*PROBLEM STATEMENT*:
When the data below is printed, every line must match exactly and the images must be absent.

*DATASET EXTRACT*:
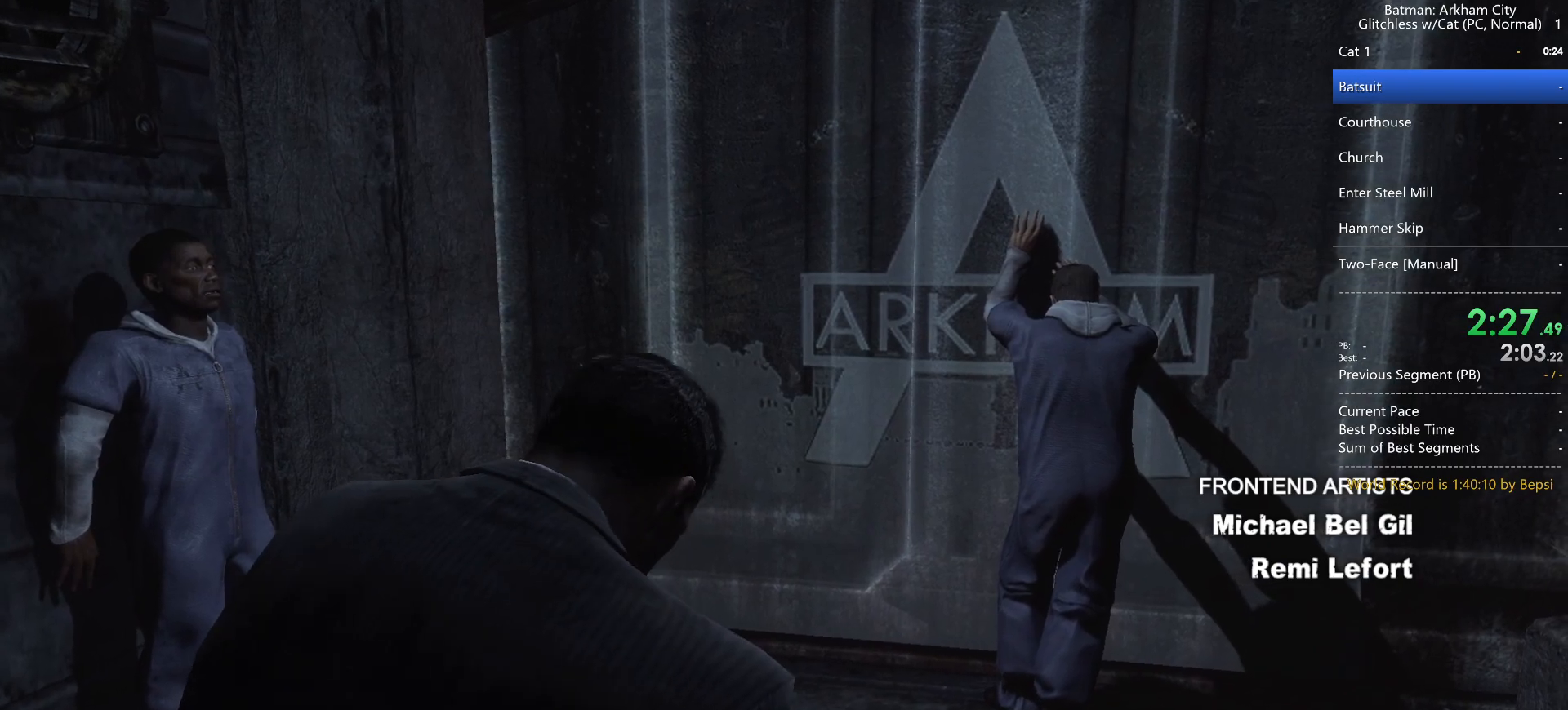
{"keys": [], "mouse": [], "events": []}
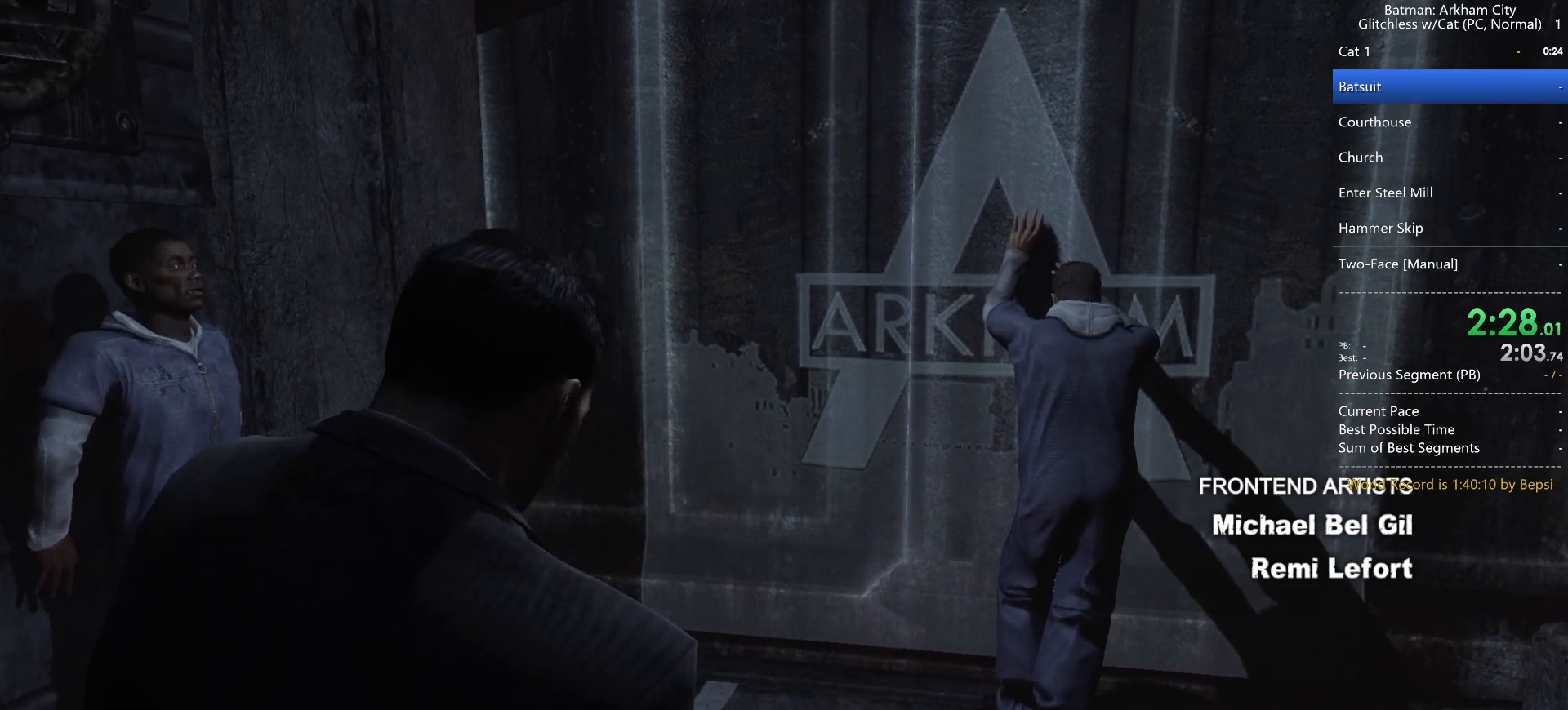
{"keys": [], "mouse": [], "events": []}
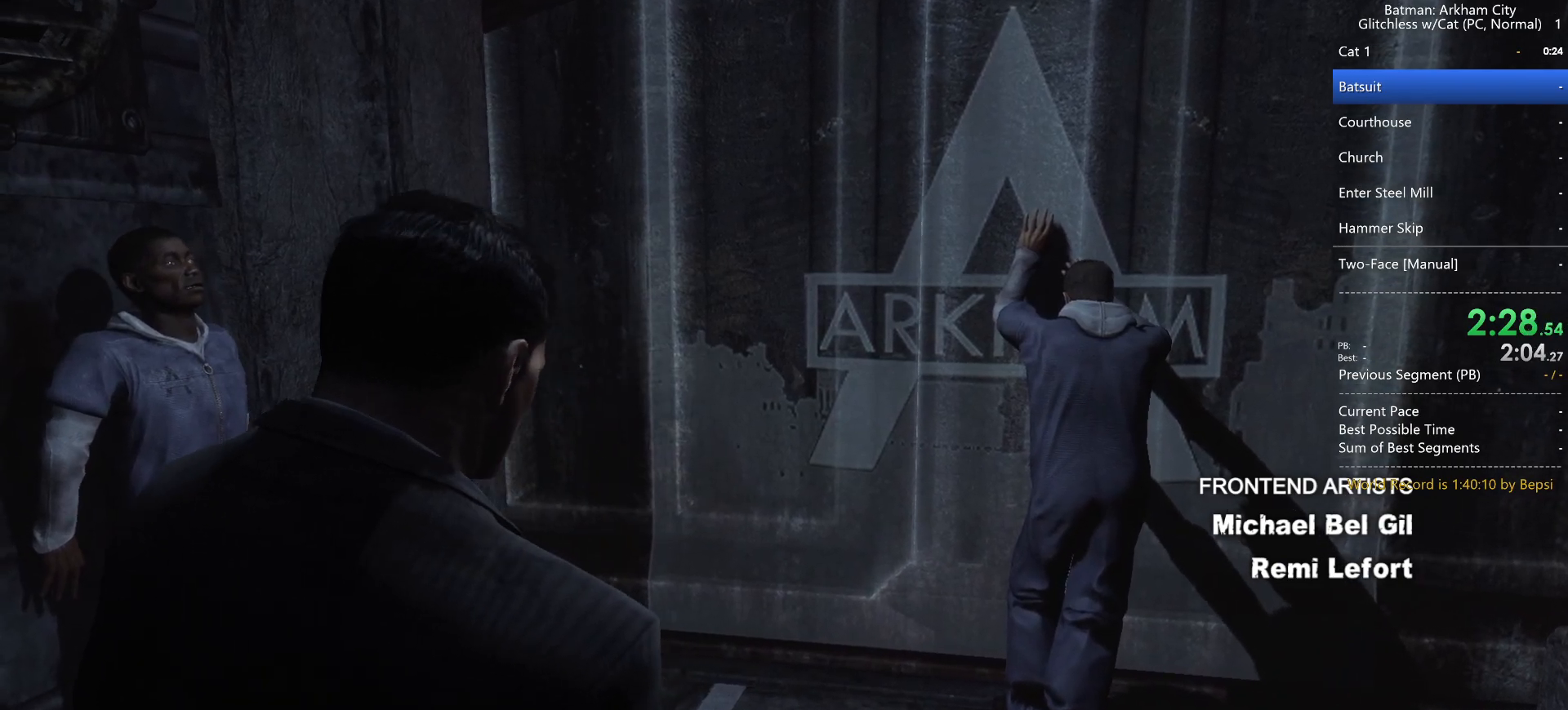
{"keys": [], "mouse": [], "events": []}
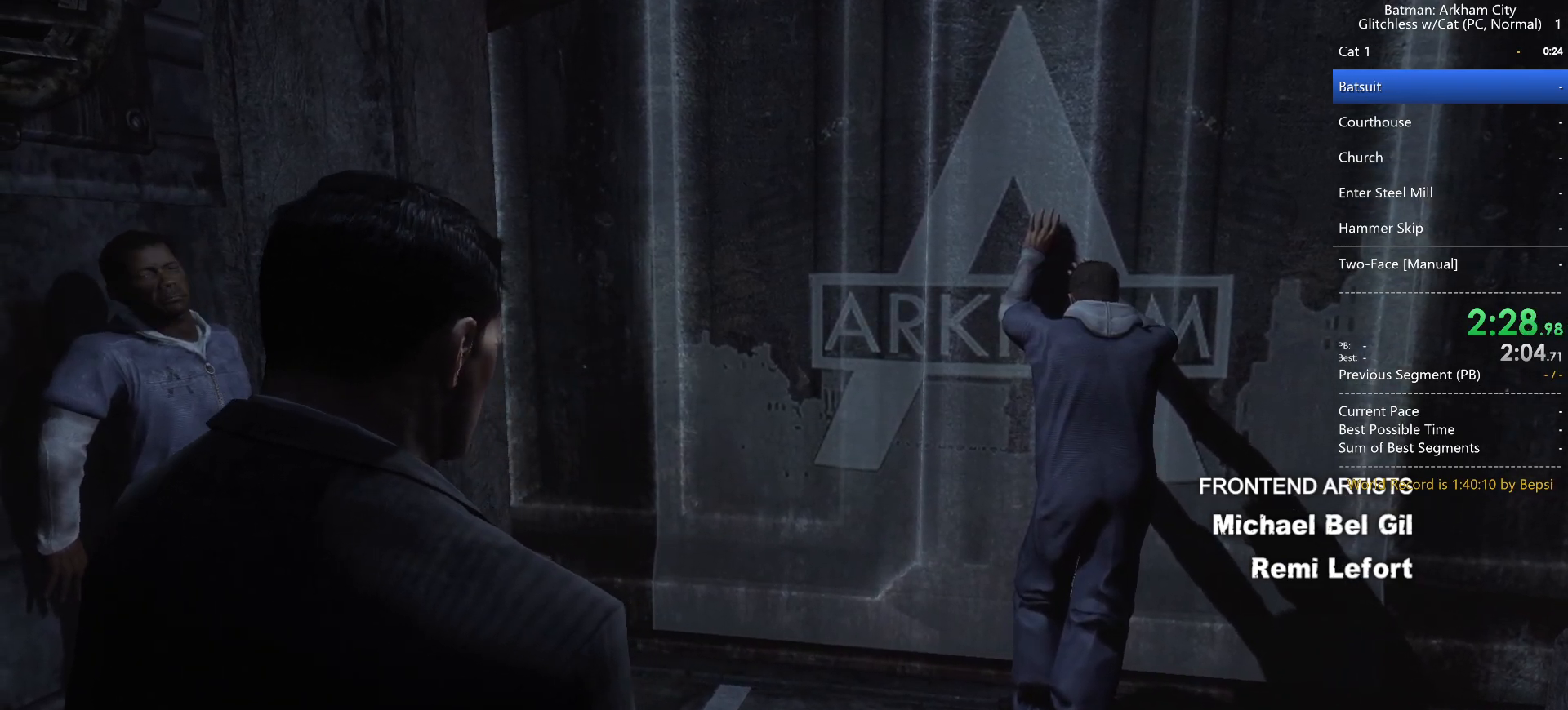
{"keys": [], "mouse": [], "events": [[350, "mouse_left", "down"], [367, "mouse_left", "up"]]}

*WORKED SOLUTION*:
{"keys": [], "mouse": [], "events": []}
{"keys": [], "mouse": [], "events": []}
{"keys": [], "mouse": [], "events": []}
{"keys": [], "mouse": [], "events": [[350, "mouse_left", "down"], [367, "mouse_left", "up"]]}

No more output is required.